== Available data ==
◆ ◆ ◆ ◆

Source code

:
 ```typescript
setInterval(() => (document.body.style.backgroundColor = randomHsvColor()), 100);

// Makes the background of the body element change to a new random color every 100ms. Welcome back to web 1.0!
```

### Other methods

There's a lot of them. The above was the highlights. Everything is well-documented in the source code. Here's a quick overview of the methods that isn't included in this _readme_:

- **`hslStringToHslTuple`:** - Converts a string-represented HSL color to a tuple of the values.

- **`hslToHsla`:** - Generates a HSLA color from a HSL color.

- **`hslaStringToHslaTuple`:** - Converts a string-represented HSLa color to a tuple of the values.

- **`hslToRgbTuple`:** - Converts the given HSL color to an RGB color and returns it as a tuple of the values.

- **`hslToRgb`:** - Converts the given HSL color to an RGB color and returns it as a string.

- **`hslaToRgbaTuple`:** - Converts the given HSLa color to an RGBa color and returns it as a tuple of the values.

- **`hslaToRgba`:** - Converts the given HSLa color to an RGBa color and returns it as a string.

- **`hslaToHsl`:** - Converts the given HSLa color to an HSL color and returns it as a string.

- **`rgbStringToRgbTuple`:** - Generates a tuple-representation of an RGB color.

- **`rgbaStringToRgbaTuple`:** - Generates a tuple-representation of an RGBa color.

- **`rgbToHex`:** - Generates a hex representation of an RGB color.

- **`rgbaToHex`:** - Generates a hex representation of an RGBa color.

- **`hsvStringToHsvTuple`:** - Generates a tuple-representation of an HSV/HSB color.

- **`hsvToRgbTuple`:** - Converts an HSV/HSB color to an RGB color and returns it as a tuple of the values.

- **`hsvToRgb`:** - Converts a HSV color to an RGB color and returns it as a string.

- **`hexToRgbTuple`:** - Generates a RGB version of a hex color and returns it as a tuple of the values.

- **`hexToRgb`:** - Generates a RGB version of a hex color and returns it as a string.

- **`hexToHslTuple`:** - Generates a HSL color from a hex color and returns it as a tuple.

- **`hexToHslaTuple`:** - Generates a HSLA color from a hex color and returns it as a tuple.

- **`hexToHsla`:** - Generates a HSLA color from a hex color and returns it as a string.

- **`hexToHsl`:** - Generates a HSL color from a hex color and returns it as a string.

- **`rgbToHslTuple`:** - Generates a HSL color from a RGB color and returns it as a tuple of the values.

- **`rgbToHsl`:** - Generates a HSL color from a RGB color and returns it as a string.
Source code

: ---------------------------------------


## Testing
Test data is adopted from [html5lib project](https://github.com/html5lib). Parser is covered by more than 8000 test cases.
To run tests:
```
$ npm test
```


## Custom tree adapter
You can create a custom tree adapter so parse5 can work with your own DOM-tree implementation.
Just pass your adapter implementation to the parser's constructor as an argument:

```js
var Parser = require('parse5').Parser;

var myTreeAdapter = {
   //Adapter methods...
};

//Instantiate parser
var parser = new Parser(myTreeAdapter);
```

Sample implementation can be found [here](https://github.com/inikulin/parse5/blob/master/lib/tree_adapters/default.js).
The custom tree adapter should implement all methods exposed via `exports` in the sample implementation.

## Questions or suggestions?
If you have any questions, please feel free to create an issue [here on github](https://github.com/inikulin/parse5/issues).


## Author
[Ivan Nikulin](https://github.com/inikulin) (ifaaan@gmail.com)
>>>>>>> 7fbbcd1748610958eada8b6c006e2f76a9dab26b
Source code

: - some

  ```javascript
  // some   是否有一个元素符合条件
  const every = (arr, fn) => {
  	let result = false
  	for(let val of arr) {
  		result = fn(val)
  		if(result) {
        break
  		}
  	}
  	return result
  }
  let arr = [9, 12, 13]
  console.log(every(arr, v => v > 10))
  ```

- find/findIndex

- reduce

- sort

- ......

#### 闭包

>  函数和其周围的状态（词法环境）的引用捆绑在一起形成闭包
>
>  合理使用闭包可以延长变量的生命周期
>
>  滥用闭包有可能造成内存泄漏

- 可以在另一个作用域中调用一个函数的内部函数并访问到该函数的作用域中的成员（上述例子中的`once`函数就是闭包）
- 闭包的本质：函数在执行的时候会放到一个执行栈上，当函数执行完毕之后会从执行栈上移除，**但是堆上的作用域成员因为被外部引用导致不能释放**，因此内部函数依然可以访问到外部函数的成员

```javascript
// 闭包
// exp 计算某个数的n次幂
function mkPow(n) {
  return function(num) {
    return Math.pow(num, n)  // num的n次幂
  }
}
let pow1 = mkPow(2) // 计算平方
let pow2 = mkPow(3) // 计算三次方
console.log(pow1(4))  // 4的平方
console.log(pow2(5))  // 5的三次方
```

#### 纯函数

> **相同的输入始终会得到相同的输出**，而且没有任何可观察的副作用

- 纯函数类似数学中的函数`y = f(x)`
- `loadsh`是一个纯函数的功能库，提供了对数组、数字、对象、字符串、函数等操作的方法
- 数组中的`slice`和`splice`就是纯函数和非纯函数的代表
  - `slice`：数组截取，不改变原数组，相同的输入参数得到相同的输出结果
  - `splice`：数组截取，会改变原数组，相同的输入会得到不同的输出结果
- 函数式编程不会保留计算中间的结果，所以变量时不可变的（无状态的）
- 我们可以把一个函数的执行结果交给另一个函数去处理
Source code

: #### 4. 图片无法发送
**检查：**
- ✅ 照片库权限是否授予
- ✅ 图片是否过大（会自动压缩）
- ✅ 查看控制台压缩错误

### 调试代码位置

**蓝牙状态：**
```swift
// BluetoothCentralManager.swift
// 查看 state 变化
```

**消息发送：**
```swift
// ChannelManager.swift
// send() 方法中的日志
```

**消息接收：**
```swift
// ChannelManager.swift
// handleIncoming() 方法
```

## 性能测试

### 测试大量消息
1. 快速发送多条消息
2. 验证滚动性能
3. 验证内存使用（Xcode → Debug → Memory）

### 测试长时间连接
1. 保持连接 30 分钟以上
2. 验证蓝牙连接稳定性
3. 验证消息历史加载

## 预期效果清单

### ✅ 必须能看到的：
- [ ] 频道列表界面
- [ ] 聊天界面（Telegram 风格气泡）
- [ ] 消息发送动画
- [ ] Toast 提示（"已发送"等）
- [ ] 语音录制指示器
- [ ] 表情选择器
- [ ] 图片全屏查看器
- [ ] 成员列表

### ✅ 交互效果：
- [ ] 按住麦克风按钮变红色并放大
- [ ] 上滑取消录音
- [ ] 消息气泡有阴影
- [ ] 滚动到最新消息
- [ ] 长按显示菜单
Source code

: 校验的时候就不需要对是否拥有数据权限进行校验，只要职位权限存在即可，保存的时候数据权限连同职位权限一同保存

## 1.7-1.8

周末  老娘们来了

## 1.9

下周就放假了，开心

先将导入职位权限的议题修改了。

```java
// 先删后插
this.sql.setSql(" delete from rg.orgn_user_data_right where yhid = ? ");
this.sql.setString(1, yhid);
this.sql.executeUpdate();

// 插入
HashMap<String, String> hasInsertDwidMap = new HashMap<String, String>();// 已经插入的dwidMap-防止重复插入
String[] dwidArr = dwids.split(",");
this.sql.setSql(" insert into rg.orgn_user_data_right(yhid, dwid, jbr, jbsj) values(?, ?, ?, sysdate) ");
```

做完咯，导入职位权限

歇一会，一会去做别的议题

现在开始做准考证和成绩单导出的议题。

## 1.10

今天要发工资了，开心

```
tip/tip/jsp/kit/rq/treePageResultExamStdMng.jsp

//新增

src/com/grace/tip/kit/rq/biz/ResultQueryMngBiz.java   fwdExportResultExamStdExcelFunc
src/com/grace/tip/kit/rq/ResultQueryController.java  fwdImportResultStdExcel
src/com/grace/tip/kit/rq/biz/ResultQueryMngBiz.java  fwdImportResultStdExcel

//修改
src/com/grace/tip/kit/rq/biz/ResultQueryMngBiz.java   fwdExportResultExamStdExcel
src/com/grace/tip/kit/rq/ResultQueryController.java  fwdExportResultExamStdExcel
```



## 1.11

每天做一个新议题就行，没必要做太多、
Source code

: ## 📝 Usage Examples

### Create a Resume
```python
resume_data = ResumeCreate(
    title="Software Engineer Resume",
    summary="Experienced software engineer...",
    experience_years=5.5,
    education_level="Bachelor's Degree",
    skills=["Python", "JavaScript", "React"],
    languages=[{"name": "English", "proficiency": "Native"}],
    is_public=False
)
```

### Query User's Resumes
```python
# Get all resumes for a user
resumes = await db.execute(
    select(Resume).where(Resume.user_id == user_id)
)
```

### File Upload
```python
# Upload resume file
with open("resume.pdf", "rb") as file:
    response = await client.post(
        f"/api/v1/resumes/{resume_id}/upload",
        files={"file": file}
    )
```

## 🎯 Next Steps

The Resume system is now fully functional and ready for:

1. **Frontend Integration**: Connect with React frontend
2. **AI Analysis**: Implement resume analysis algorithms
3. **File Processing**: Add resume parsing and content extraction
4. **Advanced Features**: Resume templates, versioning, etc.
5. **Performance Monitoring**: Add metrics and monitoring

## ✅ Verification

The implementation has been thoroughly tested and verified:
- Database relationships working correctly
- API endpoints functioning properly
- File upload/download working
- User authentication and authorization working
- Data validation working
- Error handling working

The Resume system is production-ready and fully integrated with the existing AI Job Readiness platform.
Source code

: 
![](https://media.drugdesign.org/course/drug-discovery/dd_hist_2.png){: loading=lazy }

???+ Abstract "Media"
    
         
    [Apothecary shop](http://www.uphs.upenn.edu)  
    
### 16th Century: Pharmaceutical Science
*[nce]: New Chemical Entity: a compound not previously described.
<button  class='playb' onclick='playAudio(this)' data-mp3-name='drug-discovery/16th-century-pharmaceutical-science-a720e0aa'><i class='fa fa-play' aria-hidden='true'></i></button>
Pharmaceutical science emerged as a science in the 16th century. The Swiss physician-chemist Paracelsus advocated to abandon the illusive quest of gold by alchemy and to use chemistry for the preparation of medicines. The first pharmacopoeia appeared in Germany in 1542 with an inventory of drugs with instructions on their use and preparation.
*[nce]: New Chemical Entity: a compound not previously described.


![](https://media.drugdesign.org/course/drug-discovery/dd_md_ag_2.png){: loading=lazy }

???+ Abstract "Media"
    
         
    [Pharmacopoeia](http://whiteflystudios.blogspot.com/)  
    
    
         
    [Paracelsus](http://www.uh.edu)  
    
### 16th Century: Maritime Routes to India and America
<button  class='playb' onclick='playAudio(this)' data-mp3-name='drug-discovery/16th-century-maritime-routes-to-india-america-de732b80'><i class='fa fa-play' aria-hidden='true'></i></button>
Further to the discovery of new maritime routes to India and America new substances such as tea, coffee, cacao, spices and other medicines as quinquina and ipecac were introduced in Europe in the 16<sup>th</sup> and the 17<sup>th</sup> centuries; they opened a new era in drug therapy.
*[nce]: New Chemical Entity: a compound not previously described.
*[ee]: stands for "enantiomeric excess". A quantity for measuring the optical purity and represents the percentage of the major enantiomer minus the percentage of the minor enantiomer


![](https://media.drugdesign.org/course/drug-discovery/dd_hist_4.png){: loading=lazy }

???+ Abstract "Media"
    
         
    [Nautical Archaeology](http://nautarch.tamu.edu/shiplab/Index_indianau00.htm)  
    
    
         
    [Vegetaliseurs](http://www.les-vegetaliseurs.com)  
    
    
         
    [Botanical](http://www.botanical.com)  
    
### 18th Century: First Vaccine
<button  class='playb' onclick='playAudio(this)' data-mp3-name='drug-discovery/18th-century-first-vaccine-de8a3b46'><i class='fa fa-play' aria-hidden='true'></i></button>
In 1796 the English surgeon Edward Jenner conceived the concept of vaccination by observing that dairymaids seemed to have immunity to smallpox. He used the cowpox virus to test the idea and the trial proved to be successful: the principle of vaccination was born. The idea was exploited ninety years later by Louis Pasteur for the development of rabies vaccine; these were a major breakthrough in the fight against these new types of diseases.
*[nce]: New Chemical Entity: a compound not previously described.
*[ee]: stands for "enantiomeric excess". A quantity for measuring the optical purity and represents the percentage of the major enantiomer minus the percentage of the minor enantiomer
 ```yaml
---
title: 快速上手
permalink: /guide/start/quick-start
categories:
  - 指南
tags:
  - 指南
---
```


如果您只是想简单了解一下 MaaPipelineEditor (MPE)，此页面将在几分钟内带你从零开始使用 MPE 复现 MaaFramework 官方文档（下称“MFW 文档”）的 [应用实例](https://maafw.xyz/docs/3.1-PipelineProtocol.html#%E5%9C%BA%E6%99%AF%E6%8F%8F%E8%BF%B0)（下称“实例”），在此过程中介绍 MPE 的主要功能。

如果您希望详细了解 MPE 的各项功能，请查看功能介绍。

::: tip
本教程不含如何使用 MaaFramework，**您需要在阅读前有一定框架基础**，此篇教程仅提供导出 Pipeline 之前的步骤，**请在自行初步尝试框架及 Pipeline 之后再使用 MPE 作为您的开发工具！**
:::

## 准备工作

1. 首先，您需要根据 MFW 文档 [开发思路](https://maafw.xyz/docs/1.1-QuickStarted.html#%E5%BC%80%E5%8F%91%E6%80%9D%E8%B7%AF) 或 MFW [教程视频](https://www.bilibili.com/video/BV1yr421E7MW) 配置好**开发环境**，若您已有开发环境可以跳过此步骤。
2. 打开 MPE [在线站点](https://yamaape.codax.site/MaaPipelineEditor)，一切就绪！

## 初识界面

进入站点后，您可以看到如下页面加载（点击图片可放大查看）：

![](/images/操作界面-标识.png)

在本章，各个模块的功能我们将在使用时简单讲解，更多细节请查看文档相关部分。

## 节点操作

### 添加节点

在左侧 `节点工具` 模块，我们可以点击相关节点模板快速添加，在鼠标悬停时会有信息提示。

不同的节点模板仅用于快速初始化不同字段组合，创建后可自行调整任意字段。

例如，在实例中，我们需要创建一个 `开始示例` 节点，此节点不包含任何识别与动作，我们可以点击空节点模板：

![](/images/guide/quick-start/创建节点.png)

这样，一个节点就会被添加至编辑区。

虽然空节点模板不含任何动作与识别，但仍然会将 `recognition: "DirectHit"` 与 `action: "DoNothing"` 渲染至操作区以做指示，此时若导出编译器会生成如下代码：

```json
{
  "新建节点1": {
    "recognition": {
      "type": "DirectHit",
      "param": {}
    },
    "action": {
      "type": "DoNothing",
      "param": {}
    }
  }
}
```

◆ ◆ ◆ ◆

== Task item ==
Whenever the word "loading" occurs in a line above, copy that line.

== Solution for this problem ==
![](https://media.drugdesign.org/course/drug-discovery/dd_hist_2.png){: loading=lazy }
![](https://media.drugdesign.org/course/drug-discovery/dd_md_ag_2.png){: loading=lazy }
![](https://media.drugdesign.org/course/drug-discovery/dd_hist_4.png){: loading=lazy }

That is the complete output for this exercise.